Die Werkarbeiter sind nicht beim Schlachthof angestellt, sondern bei einem Subunternehmer, der die Arbeitskräfte oftmals in deren Heimat anwirbt und ihnen in Deutschland auch ihre Unterkunft besorgt.

Der Chef der Staatsanwaltschaft Osnabrück, Bernhard Südbeck, schildert in einer Stellungnahme für den Bundestagsausschuss für Arbeit und Soziales drastische Verhältnisse: Auf dem Papier arbeiten Beschäftigte demnach acht Stunden täglich für 1200 Euro im Monat.

"Maximale Ausbeutung der Arbeitskräfte"

Tatsächlich schufteten Mitarbeiter jedoch oftmals etwa 15 Stunden am Tag und müssten so viele Abzüge hinnehmen, dass ihnen am Ende unter Umständen noch 600 Euro zuzüglich Kindergeld bleibe, erklärt Südbeck. „Insgesamt ist das System der Werkverträge in der Fleischwirtschaft nach meinen Erfahrungen auf maximale Ausbeutung der Arbeitskräfte angelegt.“

Der Hauptgeschäftsführer des Verbandes der Ernährungswirtschaft, Michael Andritzky, wehrt sich gegen solche Vorwürfe. Die Branche halte sich in weiten Teilen an eine Selbstverpflichtung, faire Arbeitsbedingungen zu schaffen. Die Situation habe sich „gravierend und nachhaltig“ zum Vorteil der Werkarbeiter verändert. Die Kritikpunkte träfen nur noch für eine kleine Minderheit der Betriebe zu. „Es hat sich schon etwas gebessert, aber es ist noch nicht ideal“, sagt Daniela Reim, die in der Beratungsstelle „Arbeit und Leben“ in Oldenburg osteuropäische Arbeitskräfte in Westniedersachsen berät. Viele Subunternehmer seien einsichtig, aber es gebe eben noch schwarze Schafe.

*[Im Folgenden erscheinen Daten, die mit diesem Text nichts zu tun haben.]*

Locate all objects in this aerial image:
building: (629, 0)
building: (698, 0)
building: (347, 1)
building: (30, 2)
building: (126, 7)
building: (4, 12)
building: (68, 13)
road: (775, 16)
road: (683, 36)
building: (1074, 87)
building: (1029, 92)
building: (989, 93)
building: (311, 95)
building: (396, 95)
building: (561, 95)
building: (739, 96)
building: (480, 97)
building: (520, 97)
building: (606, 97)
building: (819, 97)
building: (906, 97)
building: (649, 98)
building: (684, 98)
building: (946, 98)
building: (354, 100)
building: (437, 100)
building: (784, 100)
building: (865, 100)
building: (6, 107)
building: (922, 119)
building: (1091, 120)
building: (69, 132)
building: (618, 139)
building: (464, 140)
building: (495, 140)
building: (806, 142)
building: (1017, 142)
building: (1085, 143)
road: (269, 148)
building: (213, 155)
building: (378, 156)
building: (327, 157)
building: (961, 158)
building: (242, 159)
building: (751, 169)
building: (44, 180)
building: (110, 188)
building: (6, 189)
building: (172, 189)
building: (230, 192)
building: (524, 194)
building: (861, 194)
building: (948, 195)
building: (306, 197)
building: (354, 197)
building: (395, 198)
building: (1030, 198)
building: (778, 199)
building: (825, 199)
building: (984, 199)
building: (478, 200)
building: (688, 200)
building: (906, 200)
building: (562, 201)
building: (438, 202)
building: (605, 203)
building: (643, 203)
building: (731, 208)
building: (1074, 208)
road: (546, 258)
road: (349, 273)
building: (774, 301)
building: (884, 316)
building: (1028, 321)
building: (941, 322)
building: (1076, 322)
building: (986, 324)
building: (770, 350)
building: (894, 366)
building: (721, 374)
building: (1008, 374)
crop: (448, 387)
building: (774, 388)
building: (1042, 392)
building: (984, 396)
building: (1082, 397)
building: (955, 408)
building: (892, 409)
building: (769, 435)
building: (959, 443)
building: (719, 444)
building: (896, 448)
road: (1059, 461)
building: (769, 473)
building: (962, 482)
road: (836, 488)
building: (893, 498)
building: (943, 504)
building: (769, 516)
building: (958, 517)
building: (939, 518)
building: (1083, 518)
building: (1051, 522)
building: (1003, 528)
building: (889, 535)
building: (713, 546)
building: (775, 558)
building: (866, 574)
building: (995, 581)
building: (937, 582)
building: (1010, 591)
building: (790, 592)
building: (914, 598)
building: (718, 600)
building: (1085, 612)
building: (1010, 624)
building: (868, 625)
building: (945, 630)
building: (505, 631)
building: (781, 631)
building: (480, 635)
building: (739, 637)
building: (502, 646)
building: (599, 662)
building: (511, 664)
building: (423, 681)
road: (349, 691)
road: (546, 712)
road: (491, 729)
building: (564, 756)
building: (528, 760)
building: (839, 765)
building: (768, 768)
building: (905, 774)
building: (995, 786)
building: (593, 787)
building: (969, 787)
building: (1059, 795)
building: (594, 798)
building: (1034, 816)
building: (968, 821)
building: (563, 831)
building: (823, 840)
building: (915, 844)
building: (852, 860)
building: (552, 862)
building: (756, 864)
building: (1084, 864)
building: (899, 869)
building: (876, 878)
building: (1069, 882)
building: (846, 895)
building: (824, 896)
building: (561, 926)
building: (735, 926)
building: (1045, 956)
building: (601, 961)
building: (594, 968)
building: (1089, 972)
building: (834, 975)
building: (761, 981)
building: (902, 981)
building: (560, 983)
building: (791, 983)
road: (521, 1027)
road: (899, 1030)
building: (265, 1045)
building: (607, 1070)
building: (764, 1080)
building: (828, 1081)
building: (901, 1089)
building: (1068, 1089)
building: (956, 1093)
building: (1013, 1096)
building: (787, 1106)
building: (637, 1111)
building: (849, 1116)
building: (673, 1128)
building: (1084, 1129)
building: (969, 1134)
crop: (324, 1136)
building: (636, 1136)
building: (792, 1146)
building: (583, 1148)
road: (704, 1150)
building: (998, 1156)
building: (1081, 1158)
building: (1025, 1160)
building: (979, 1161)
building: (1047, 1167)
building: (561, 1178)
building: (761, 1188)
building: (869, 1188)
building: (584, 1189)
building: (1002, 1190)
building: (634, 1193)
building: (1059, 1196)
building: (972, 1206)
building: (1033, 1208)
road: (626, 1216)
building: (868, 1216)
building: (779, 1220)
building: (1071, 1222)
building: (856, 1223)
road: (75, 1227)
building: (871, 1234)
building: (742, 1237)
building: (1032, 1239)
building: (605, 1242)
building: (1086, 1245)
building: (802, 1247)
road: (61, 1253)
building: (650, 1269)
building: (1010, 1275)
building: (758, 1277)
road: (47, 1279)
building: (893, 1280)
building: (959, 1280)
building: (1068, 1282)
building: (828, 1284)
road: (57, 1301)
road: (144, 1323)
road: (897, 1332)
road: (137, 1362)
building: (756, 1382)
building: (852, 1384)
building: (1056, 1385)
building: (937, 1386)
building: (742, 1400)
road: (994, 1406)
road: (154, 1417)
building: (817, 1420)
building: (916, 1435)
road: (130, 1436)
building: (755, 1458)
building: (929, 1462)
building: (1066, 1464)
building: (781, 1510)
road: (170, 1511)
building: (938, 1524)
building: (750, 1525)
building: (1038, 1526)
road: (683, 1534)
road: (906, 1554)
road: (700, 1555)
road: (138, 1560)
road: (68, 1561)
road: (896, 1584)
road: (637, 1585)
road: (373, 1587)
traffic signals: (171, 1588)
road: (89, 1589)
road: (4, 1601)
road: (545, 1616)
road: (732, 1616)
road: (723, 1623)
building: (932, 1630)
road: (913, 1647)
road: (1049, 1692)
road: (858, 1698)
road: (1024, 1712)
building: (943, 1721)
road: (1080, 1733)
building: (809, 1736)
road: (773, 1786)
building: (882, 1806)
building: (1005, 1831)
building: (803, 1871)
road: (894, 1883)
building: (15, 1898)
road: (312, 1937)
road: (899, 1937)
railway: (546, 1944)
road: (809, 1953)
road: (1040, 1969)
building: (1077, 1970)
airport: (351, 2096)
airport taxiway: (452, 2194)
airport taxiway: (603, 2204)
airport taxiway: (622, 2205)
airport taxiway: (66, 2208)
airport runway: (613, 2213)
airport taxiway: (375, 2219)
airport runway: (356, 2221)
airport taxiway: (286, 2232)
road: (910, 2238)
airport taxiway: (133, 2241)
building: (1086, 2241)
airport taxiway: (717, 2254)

Niedersachsens Wirtschaftsminister Olaf Lies (SPD) bezeichnete das neue Gesetz als einen „wichtigen Meilenstein“ zur Verbesserung der Lebensverhältnisse von Werkvertragsarbeitern. Das Ziel müsse aber sein, dass Werkverträge die Ausnahme seien. Mindestens 80 Prozent der Beschäftigten müssten direkt im Unternehmen beschäftigt sein, forderte Lies.